Résumé de l'actualité du week-end : Fusillades meurtrières des deux côtés du Pacifique, de l'Australie aux États-Unis
Alors que les enquêtes se poursuivent, les deux pays sont aux prises avec le bilan humain de la violence qui s'est déroulée en un seul week-end.
Une série de fusillades meurtrières survenues au cours du week-end a ébranlé les communautés en Australie et aux États-Unis. Voici le résumé des nouvelles du week-end :
Australie : Attaque terroriste à Bondi Beach à Sydney
En Australie, au moins 15 personnes ont été tuées et des dizaines blessées dans une attaque terroriste à Bondi Beach à Sydney dimanche soir, lors d'un grand rassemblement célébrant la fête juive de Hanoukka.

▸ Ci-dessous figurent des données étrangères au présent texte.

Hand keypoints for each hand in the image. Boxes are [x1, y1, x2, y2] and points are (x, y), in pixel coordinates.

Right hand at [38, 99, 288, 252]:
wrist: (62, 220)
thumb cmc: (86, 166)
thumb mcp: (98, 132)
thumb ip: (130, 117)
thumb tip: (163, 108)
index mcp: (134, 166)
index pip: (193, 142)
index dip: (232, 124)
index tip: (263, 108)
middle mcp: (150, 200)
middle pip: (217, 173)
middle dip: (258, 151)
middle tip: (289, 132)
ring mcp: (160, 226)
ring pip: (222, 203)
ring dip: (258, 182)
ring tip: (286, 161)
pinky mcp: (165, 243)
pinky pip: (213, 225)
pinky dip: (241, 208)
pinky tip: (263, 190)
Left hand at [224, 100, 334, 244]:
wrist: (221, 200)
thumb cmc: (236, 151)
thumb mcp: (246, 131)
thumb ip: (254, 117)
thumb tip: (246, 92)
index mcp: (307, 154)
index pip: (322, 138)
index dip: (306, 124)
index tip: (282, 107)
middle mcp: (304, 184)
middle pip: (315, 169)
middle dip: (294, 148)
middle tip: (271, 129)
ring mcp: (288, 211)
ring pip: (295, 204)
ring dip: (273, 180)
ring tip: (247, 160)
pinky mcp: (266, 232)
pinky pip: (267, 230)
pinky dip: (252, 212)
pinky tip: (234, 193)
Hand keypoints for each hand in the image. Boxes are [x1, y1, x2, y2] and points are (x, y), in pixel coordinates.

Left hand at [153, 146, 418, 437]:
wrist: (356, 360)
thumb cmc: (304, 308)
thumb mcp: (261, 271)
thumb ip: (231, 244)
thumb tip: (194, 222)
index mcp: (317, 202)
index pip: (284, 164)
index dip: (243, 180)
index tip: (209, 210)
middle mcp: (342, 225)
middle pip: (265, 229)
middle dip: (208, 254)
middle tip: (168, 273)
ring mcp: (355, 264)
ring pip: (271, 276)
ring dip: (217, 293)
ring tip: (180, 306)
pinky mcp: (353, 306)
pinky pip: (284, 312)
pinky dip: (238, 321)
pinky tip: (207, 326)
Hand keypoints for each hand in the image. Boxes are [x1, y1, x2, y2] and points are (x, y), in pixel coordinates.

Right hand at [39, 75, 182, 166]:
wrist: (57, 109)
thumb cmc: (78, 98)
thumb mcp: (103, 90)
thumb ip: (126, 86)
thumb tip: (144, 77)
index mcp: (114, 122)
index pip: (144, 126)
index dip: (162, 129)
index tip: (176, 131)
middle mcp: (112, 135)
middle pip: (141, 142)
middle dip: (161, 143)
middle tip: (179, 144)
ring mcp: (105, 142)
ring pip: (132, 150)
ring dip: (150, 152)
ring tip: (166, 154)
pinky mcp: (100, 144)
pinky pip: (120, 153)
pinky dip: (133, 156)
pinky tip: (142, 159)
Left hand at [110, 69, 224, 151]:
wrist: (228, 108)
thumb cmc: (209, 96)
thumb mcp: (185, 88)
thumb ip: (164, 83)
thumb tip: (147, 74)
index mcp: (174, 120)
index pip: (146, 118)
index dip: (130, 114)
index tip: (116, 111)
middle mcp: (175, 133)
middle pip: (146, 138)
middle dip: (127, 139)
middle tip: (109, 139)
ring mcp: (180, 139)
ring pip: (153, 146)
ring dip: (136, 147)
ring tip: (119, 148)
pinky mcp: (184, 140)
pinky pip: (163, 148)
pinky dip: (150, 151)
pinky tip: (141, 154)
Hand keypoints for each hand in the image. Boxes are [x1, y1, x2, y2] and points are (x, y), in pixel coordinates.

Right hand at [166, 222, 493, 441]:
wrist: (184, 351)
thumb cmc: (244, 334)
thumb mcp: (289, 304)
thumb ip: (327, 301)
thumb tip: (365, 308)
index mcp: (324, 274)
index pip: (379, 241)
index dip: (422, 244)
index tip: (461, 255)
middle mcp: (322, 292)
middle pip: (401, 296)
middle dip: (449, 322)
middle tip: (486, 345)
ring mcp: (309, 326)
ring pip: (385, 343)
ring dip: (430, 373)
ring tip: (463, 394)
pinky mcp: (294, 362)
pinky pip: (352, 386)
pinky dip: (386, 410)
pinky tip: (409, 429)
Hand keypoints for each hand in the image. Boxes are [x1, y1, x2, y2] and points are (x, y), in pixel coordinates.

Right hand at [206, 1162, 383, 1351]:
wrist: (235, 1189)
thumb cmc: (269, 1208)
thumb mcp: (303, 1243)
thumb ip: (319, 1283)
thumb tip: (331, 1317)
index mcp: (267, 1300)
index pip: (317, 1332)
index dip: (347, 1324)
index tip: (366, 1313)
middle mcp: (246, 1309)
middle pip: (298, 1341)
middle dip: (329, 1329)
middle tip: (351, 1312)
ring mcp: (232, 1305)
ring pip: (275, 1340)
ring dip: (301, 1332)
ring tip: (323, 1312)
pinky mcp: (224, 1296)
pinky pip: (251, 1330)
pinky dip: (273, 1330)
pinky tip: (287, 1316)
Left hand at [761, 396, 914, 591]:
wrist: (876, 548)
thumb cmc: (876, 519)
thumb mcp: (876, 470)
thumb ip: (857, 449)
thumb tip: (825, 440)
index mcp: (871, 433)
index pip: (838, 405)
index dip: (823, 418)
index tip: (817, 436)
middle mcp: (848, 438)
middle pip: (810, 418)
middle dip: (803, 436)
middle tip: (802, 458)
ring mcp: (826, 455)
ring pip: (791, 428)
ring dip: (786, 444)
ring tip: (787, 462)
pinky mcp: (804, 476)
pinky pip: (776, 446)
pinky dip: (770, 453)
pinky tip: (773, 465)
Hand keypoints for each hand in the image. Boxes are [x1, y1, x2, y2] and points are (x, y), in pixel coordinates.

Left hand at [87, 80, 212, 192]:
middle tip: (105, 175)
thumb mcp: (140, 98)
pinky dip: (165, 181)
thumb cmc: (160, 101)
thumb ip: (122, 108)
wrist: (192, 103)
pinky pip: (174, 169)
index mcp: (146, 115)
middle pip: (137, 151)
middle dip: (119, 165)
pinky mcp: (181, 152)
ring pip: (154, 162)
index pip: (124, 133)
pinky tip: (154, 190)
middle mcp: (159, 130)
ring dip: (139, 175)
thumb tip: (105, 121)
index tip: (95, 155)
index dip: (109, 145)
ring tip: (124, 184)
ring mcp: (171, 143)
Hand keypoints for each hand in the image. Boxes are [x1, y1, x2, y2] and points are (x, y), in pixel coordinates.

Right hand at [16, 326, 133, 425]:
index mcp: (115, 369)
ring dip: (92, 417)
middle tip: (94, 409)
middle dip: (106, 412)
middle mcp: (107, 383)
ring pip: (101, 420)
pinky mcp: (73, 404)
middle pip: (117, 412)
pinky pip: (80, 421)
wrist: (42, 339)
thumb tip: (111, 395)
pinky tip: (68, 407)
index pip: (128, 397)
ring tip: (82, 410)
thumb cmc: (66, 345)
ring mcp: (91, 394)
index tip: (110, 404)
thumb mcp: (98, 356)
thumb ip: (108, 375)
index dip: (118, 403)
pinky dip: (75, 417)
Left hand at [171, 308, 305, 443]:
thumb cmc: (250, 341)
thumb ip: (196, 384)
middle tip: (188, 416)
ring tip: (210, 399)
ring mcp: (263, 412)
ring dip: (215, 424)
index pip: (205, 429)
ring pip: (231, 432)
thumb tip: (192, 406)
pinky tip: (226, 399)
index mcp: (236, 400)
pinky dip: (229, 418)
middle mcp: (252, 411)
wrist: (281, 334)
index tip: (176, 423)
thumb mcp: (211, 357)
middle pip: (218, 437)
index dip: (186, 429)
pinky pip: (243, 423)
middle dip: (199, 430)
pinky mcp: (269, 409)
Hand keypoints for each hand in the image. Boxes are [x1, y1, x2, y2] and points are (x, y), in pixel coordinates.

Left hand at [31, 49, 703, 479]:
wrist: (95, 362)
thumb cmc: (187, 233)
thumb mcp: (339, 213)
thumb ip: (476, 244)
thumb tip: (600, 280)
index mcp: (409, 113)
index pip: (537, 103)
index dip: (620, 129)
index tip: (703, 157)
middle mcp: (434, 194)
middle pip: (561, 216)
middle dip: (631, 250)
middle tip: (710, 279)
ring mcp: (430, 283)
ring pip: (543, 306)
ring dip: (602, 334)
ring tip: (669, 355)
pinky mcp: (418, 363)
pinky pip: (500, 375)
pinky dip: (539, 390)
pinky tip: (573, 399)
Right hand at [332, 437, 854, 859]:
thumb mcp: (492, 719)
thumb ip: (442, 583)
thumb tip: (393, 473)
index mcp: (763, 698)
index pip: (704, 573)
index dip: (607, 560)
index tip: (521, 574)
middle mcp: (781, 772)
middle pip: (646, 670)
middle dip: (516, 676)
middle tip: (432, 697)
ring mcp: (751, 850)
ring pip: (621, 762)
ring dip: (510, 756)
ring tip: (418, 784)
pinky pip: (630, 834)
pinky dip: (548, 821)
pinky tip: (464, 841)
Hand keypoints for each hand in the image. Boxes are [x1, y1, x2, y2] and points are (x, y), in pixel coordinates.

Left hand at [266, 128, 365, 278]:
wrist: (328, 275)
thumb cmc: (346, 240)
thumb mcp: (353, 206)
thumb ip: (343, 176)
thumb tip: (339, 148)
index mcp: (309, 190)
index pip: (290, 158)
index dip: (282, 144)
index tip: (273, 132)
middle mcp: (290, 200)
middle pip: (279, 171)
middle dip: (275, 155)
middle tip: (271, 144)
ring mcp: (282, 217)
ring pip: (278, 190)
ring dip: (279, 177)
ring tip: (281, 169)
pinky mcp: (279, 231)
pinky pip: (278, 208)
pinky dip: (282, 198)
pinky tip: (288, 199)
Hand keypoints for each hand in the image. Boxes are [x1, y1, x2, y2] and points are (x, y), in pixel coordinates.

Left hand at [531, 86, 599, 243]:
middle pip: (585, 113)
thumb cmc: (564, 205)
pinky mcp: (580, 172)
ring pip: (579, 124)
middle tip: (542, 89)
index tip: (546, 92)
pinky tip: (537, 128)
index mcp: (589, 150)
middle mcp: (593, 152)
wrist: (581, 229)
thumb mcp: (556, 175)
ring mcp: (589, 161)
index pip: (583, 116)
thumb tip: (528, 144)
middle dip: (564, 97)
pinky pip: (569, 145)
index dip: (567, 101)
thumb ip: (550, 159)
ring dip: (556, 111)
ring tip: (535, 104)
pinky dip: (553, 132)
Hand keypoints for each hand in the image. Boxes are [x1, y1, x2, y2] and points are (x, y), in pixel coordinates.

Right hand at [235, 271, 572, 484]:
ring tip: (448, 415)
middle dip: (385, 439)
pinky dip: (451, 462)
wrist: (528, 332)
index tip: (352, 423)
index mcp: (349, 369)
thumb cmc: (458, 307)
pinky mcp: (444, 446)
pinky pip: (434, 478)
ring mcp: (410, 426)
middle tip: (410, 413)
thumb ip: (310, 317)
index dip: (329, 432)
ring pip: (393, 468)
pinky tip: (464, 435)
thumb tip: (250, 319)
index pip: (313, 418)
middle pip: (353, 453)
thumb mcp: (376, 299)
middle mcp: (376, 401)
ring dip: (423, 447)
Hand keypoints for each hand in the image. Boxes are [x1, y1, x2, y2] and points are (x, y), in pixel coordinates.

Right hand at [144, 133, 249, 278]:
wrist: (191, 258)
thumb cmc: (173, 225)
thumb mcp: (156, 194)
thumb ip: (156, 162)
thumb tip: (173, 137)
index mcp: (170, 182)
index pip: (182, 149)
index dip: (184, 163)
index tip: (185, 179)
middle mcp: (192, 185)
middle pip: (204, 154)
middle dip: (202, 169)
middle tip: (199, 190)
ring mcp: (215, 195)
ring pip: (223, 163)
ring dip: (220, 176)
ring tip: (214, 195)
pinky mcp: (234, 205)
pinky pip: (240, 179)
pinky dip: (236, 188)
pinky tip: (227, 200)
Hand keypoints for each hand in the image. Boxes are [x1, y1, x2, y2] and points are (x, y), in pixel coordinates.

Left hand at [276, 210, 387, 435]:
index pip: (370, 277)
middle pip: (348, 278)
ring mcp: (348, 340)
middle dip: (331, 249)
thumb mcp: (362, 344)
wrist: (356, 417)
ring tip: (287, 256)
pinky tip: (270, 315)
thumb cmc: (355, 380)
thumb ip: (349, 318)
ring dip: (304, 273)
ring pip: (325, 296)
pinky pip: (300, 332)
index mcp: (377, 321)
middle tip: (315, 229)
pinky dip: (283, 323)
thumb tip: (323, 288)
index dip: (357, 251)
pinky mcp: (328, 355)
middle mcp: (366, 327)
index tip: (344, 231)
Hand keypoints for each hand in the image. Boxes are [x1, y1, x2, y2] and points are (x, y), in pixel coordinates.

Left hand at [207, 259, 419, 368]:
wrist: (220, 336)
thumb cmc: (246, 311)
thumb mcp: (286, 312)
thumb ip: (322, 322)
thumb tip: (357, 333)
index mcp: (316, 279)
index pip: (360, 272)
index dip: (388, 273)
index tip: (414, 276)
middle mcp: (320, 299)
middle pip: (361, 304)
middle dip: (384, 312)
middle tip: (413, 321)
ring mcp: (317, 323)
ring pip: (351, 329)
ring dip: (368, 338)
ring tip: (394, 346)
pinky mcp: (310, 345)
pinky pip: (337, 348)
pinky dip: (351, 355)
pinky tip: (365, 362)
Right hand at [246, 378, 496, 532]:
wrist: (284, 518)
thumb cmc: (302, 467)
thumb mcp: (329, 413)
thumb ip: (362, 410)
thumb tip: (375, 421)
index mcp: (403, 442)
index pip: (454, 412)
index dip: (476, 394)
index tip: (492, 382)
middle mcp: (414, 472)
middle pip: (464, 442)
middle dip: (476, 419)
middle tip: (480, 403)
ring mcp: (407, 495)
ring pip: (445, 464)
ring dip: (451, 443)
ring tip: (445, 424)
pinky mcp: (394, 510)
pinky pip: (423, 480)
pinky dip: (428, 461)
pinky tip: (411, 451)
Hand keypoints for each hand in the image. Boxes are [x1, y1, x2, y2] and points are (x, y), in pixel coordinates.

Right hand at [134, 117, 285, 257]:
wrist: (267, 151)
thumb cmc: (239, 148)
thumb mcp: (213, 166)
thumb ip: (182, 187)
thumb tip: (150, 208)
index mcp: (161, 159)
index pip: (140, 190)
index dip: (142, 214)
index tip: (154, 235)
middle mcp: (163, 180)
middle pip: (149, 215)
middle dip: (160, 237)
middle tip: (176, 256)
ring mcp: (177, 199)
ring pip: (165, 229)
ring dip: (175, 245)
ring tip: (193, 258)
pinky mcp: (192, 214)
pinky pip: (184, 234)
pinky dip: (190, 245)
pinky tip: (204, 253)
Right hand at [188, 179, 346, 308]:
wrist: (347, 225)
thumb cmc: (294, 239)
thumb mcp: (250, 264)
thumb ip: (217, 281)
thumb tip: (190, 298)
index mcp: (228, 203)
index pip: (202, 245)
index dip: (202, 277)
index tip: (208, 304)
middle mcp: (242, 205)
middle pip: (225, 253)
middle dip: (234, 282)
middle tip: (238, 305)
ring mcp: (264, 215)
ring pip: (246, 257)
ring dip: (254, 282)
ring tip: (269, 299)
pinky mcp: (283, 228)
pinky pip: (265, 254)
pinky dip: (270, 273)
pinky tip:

La police prétend que les assaillants étaient un duo père-fils qui a utilisé des armes à feu obtenues légalement.
Le suspect le plus jeune, Naveed Akram, 24, a été arrêté sur les lieux avec des blessures critiques. Son père, Sajid Akram, 50, a été abattu par la police. Les autorités ont déclaré que l'homme le plus âgé était titulaire d'un permis de port d'arme depuis plus de dix ans et qu'il possédait six armes enregistrées, dont quatre ont été retrouvées sur les lieux.
Le Premier ministre Anthony Albanese a confirmé que Naveed Akram avait déjà été connu des agences de sécurité après avoir attiré l'attention du service de renseignement intérieur australien en 2019, bien qu'il ait été évalué à l'époque comme ne représentant aucune menace permanente. Le Premier ministre de la Nouvelle-Galles du Sud, Chris Minns, déclare que des changements dans les lois sur les armes à feu sont "presque certains" alors que les enquêteurs examinent comment des armes à feu sous licence ont été utilisées dans un attentat de masse.
La violence a également attiré l'attention sur les actes de bravoure pendant l'attaque. Un passant, identifié plus tard comme Ahmed al Ahmed, propriétaire d'un magasin de fruits à Sydney et père de deux enfants, a plaqué et désarmé l'un des tireurs bien qu'il ait reçu deux balles. Les autorités ont déclaré que son geste avait probablement permis de sauver des vies.
États-Unis : Fusillade de masse à l'université Brown à Providence
Pendant ce temps aux États-Unis, une fusillade de masse à l'université Brown à Providence, Rhode Island, a fait two people dead and nine wounded (deux morts et neuf blessés) samedi alors que les examens finaux étaient en cours. Dix des personnes abattues étaient des étudiants, ont indiqué les responsables de l'université.
La police a confirmé dimanche qu'une personne d'intérêt avait été placée en garde à vue, mettant fin à une chasse à l'homme de grande envergure qui avait verrouillé le campus de l'Ivy League pendant plusieurs heures. Les enquêteurs ont déclaré que le tireur a tiré plus de 40 balles à l'intérieur d'une salle de classe à l'aide d'une arme de poing. Une victime reste dans un état critique, tandis que plusieurs autres nécessitent des soins intensifs.
Ces attaques coup sur coup ont relancé le débat sur la sécurité publique et le contrôle des armes à feu des deux côtés du Pacifique. Alors que le Rhode Island possède des lois sur les armes à feu parmi les plus strictes des États-Unis, les responsables australiens subissent maintenant des pressions pour revoir les systèmes de permis de port d'armes à la suite de l'attentat de Bondi Beach.
Au-delà des cibles civiles, la violence a également frappé les forces américaines à l'étranger. Dans le centre de la Syrie, two American soldiers and a United States civilian interpreter ont été tués dans une embuscade tendue par un tireur de l'État islamique, selon l'armée américaine. Alors que les enquêtes se poursuivent, les deux pays sont aux prises avec le bilan humain des violences qui se sont déroulées en un seul week-end.